About Regular Expressions

Two of the most fundamental ideas you need to know in order to work with regular expressions and with this feature are:

  • Regular expressions are a way of creating strings to match other string values.
  • You can use groupings in order to create stored values on which you can then operate.

To learn more about regex, you can visit the following Web site, which has information and tutorials that can help to get you started:http://www.regular-expressions.info/.

Many of the characters you can type on your keyboard are literal, ordinary characters—they present their actual value in the pattern. Some characters have special meaning, however, and they instruct the regex function (or engine which interprets the expressions) to treat the characters in designated ways.
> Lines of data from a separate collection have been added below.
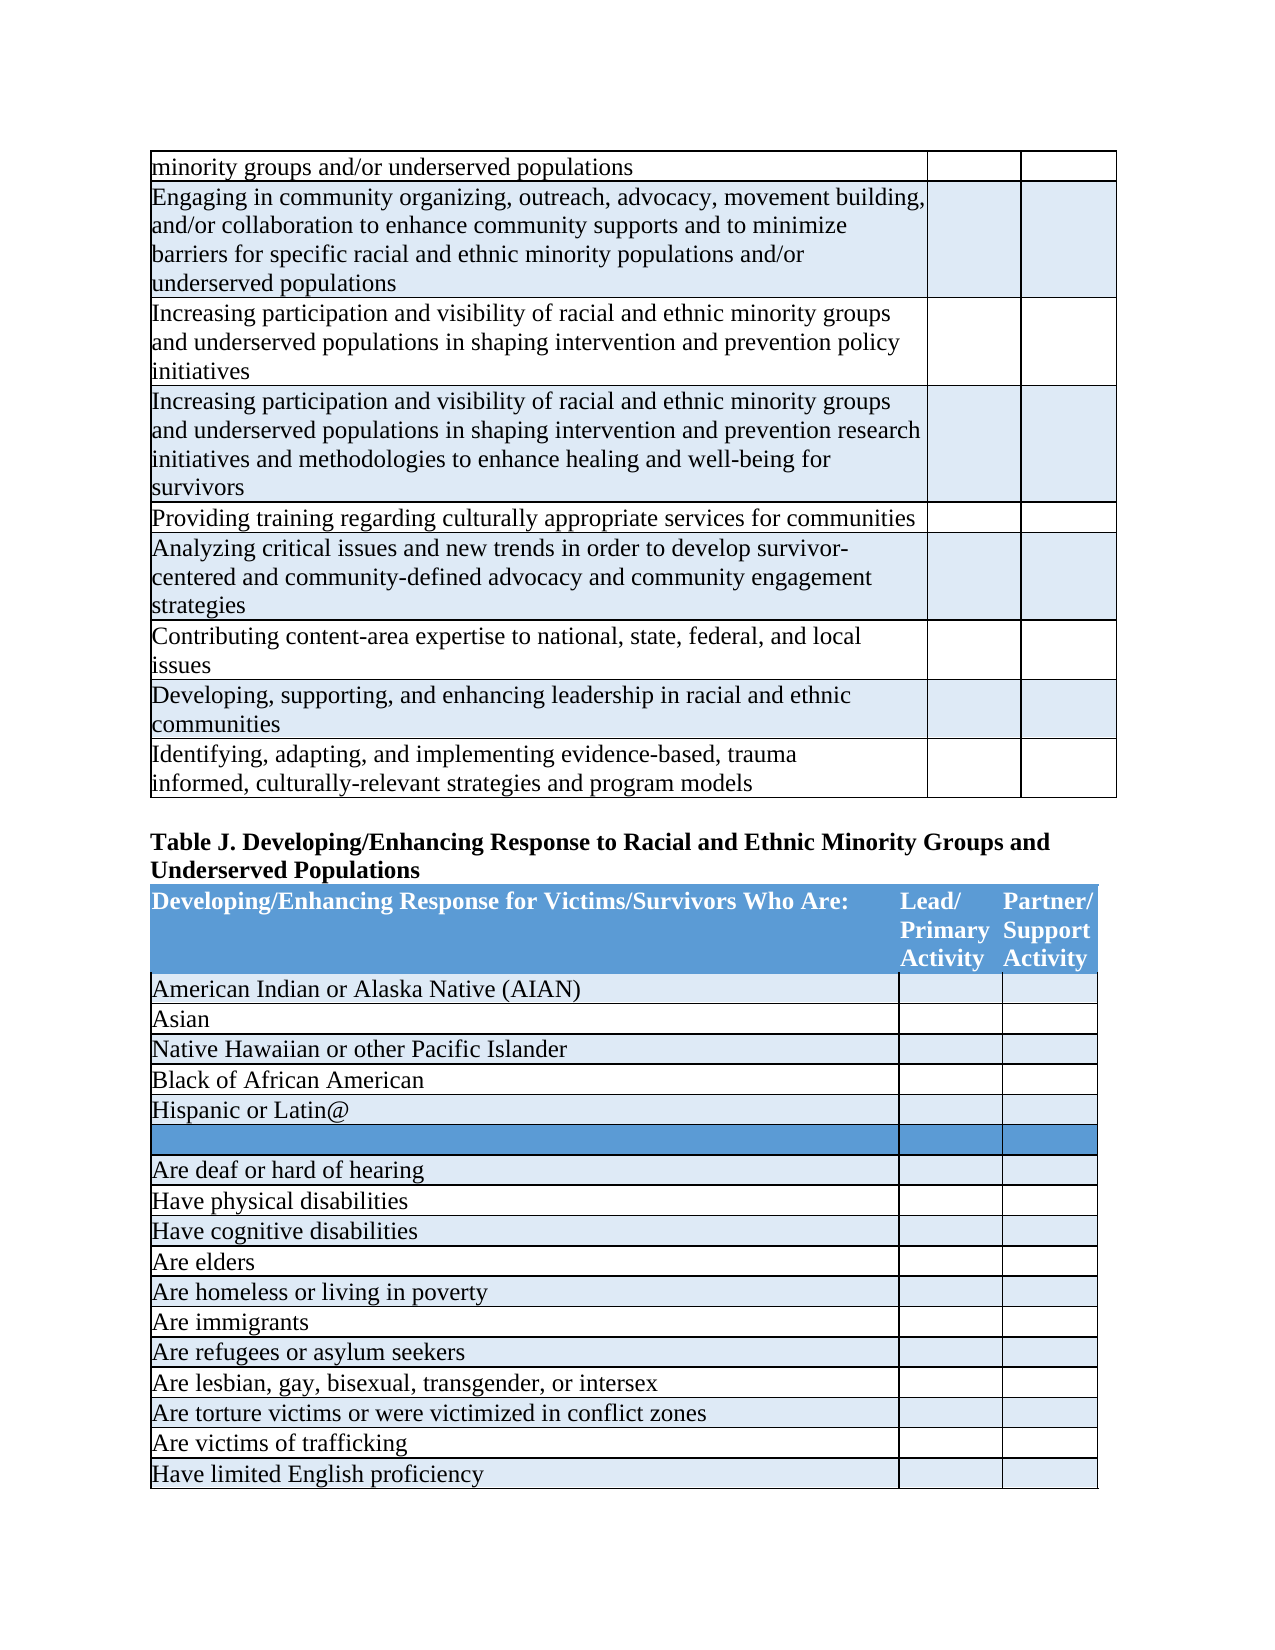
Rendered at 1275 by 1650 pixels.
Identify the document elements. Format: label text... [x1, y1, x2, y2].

table_cell American Indian or Alaska Native (AIAN) [152, 974, 898, 1002]
table_cell [1003, 1398, 1097, 1427]
table_cell Increasing participation and visibility of racial and ethnic minority groups and underserved populations in shaping intervention and prevention policy initiatives [152, 298, 927, 385]
table_cell [928, 739, 1020, 797]
table_cell [900, 1065, 1002, 1093]
table_cell [1022, 298, 1116, 385]
text Table J. Developing/Enhancing Response to Racial and Ethnic Minority Groups and Underserved Populations [150, 827, 1125, 884]
table_cell [1022, 533, 1116, 619]
table_cell [1022, 621, 1116, 678]
table_cell [1003, 1307, 1097, 1336]
table_cell [1022, 739, 1116, 797]
table_cell [900, 1247, 1002, 1275]
table_cell [1003, 1338, 1097, 1366]
table_cell [900, 1216, 1002, 1245]
table_cell [928, 621, 1020, 678]
table_cell [928, 533, 1020, 619]
table_cell [1003, 1004, 1097, 1033]
table_cell Are lesbian, gay, bisexual, transgender, or intersex [152, 1368, 898, 1397]
table_cell Are torture victims or were victimized in conflict zones [152, 1398, 898, 1427]
table_cell [928, 503, 1020, 532]
table_cell [900, 1186, 1002, 1215]
table_cell Providing training regarding culturally appropriate services for communities [152, 503, 927, 532]
table_cell [1003, 1247, 1097, 1275]
table_cell Analyzing critical issues and new trends in order to develop survivor-centered and community-defined advocacy and community engagement strategies [152, 533, 927, 619]
table_cell Are elders [152, 1247, 898, 1275]
table_cell Are victims of trafficking [152, 1428, 898, 1457]
table_cell Contributing content-area expertise to national, state, federal, and local issues [152, 621, 927, 678]
table_cell [900, 1035, 1002, 1063]
table_cell [1003, 1277, 1097, 1306]
table_cell [1022, 182, 1116, 297]
table_cell [900, 1095, 1002, 1124]
table_cell [1003, 1156, 1097, 1184]
table_header Lead/ Primary Activity [899, 886, 1002, 972]
table_cell Have physical disabilities [152, 1186, 898, 1215]
table_cell Asian [152, 1004, 898, 1033]
table_cell [900, 1125, 1002, 1154]
table_cell [900, 1428, 1002, 1457]
table_cell Are deaf or hard of hearing [152, 1156, 898, 1184]
table_cell [900, 1156, 1002, 1184]
table_cell [928, 386, 1020, 501]
table_cell Have limited English proficiency [152, 1459, 898, 1487]
table_cell [1003, 974, 1097, 1002]
table_cell [900, 1004, 1002, 1033]
table_cell [900, 1368, 1002, 1397]
table_cell [1003, 1125, 1097, 1154]
table_header Developing/Enhancing Response for Victims/Survivors Who Are: [152, 886, 899, 972]
table_cell Native Hawaiian or other Pacific Islander [152, 1035, 898, 1063]
table_cell [1022, 503, 1116, 532]
table_cell [900, 974, 1002, 1002]
table_cell [1022, 386, 1116, 501]
table_cell [900, 1398, 1002, 1427]
table_cell Are immigrants [152, 1307, 898, 1336]
table_cell Increasing participation and visibility of racial and ethnic minority groups and underserved populations in shaping intervention and prevention research initiatives and methodologies to enhance healing and well-being for survivors [152, 386, 927, 501]
table_cell [1003, 1428, 1097, 1457]
table_cell [1022, 680, 1116, 737]
table_cell Identifying, adapting, and implementing evidence-based, trauma informed, culturally-relevant strategies and program models [152, 739, 927, 797]
table_cell [928, 298, 1020, 385]
table_cell [900, 1307, 1002, 1336]
table_header Partner/ Support Activity [1002, 886, 1097, 972]
table_cell [928, 182, 1020, 297]
table_cell [928, 680, 1020, 737]
table_cell [1022, 152, 1116, 180]
table_cell [1003, 1095, 1097, 1124]
table_cell [1003, 1065, 1097, 1093]
table_cell [1003, 1459, 1097, 1487]
table_cell [1003, 1035, 1097, 1063]
table_cell [928, 152, 1020, 180]
table_cell [900, 1459, 1002, 1487]
table_cell [1003, 1368, 1097, 1397]
table_cell [900, 1277, 1002, 1306]
table_cell Have cognitive disabilities [152, 1216, 898, 1245]
table_cell Are homeless or living in poverty [152, 1277, 898, 1306]
table_cell Engaging in community organizing, outreach, advocacy, movement building, and/or collaboration to enhance community supports and to minimize barriers for specific racial and ethnic minority populations and/or underserved populations [152, 182, 927, 297]
table_cell [152, 1125, 898, 1154]
table_cell Hispanic or Latin@ [152, 1095, 898, 1124]
table_cell Are refugees or asylum seekers [152, 1338, 898, 1366]
table_cell [1003, 1186, 1097, 1215]
table_cell [900, 1338, 1002, 1366]
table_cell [152, 152, 927, 180]
table_cell [1003, 1216, 1097, 1245]
table_cell Black of African American [152, 1065, 898, 1093]
table_cell Developing, supporting, and enhancing leadership in racial and ethnic communities [152, 680, 927, 737]
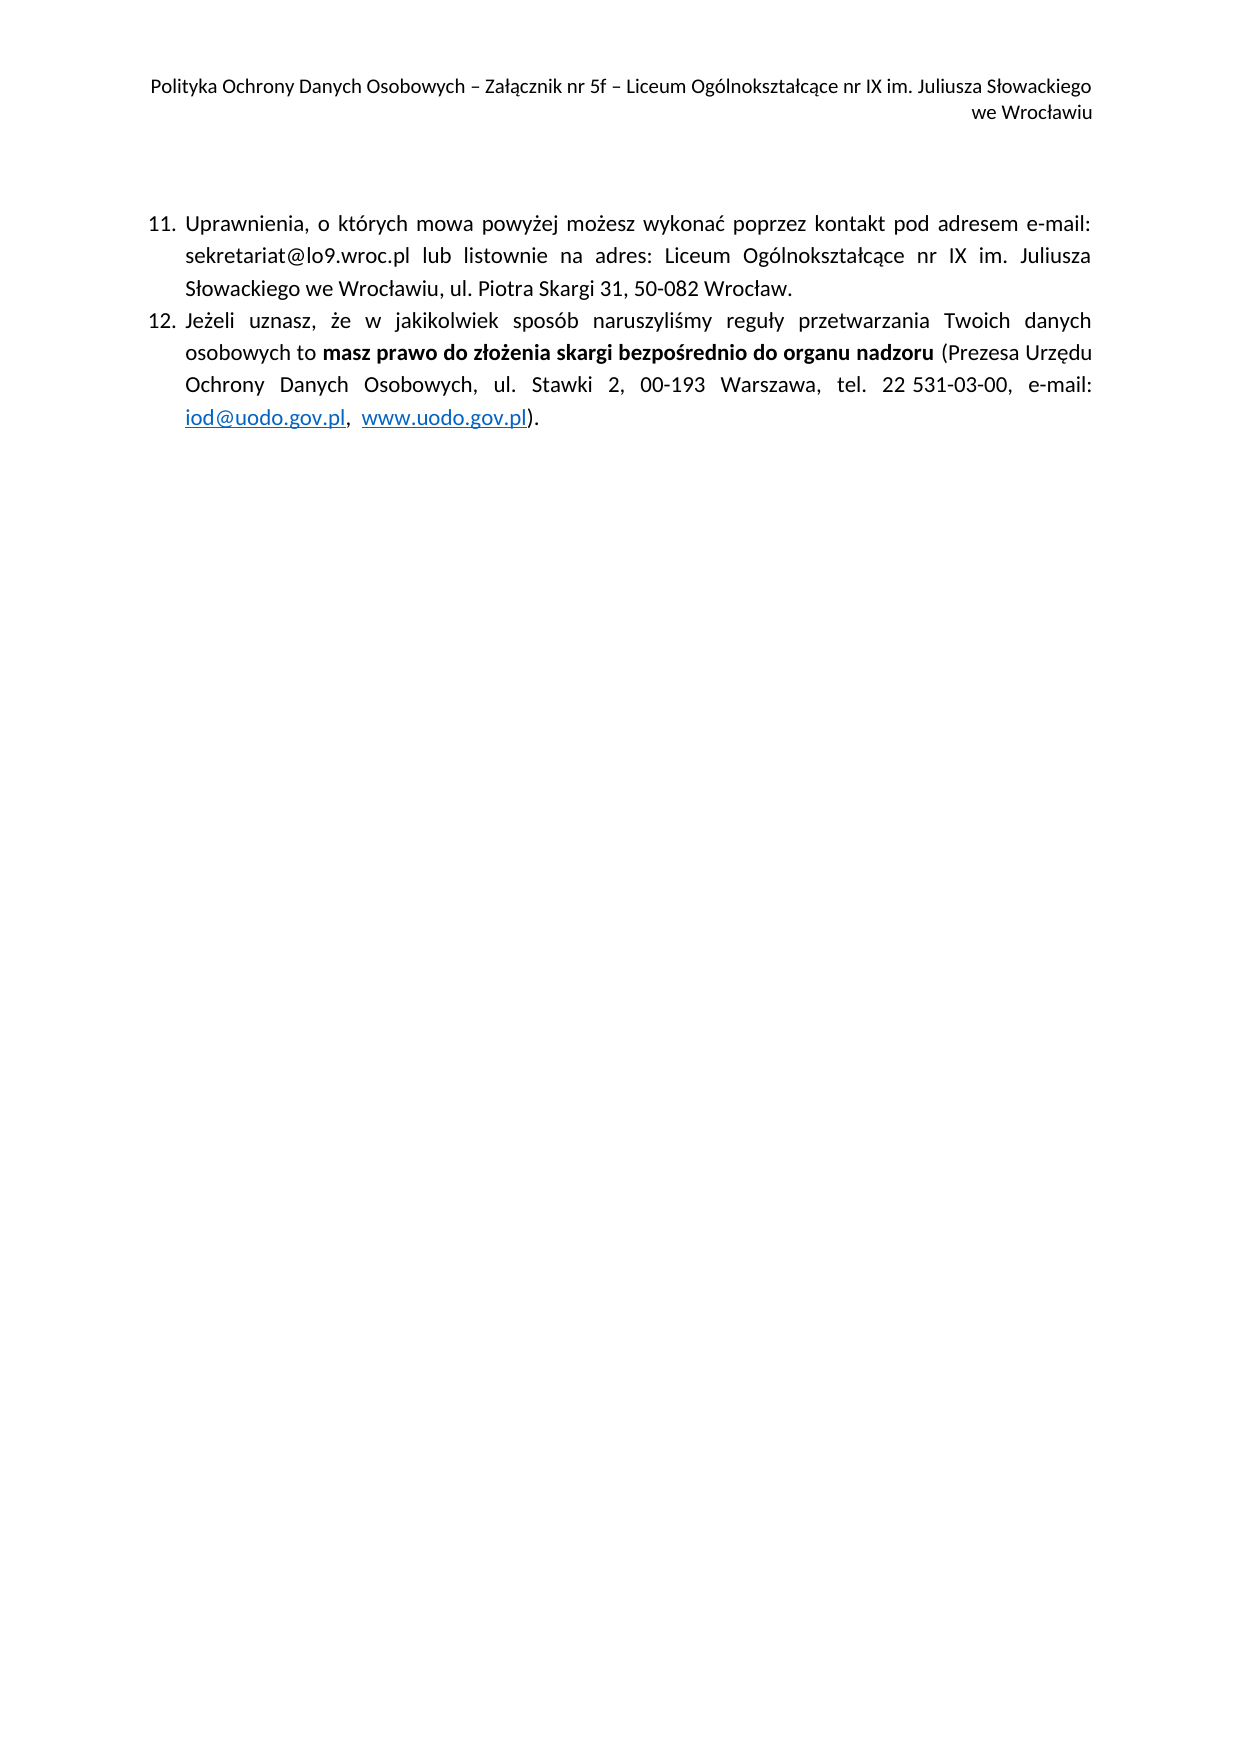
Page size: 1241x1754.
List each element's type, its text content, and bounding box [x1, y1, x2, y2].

list Uprawnienia, o których mowa powyżej możesz wykonać poprzez kontakt pod adresem e-mail: sekretariat@lo9.wroc.pl lub listownie na adres: Liceum Ogólnokształcące nr IX im. Juliusza Słowackiego we Wrocławiu, ul. Piotra Skargi 31, 50-082 Wrocław. [148, 209, 1093, 302]
list Jeżeli uznasz, że w jakikolwiek sposób naruszyliśmy reguły przetwarzania Twoich danych osobowych to masz prawo do złożenia skargi bezpośrednio do organu nadzoru (Prezesa Urzędu Ochrony Danych Osobowych, ul. Stawki 2, 00-193 Warszawa, tel. 22 531-03-00, e-mail: iod@uodo.gov.pl, www.uodo.gov.pl). [148, 306, 1093, 431]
The following table outlines these “special characters” or metacharacters.

Character Name Description
. dot Matches any one character, including a space; it will match one character, but there must be one character to match.

Literally a . (dot) when bracketed ([]), or placed next to a \ (backslash).

* star/asterisk Matches one or more preceding character (0, 1, or any number), bracketed carrier class, or group in parentheses. Used for quantification.

Typically used with a . (dot) in the format .* to indicate that a match for any character, 0 or more times.

Literally an * (asterisk) when bracketed ([]).

+ plus Matches one or more of the preceding character, bracketed carrier class, or group in parentheses. Used for quantification.

Literally a + (plus sign) when bracketed ([]).

| bar/vertical bar/pipe Matches anything to the left or to the right; the bar separates the alternatives. Both sides are not always tried; if the left does not match, only then is the right attempted. Used for alternation.
{ left brace Begins an interval range, ended with } (right brace) to match; identifies how many times the previous singles character or group in parentheses must repeat.

Interval ranges are entered as minimum and maximums ({minimum,maximum}) where the character/group must appear a minimum of times up to the maximum. You can also use these character to set magnitude, or exactly the number of times a character must appear; you can set this, for example, as the minimum value without the maximum ({minimum,}).

? question mark Signifies that the preceding character or group in parentheses is optional; the character or group can appear not at all or one time.
^ caret Acts as an anchor to represent the beginning of a string.
$ dollar sign Acts as an anchor to represent the end of a string.
[ left bracket Acts as the start of a bracketed character class, ended with the ] (right bracket). A character class is a list of character options; one and only on of the characters in the bracketed class must appear for a match. A - (dash) in between two character enclosed by brackets designates a range; for example [a-z] is the character range of the lower case twenty-six letters of the alphabet.

Note that the ] (right bracket) ends a bracketed character class unless it sits directly next to the [ (left bracket) or the ^ (caret); in those two cases, it is the literal character.

( left parenthesis Creates a grouping when used with the ) (right parenthesis). Groupings have two functions:

They separate pattern strings so that a whole string can have special characters within it as if it were a single character.

They allow the designated pattern to be stored and referenced later (so that other operations can be performed on it).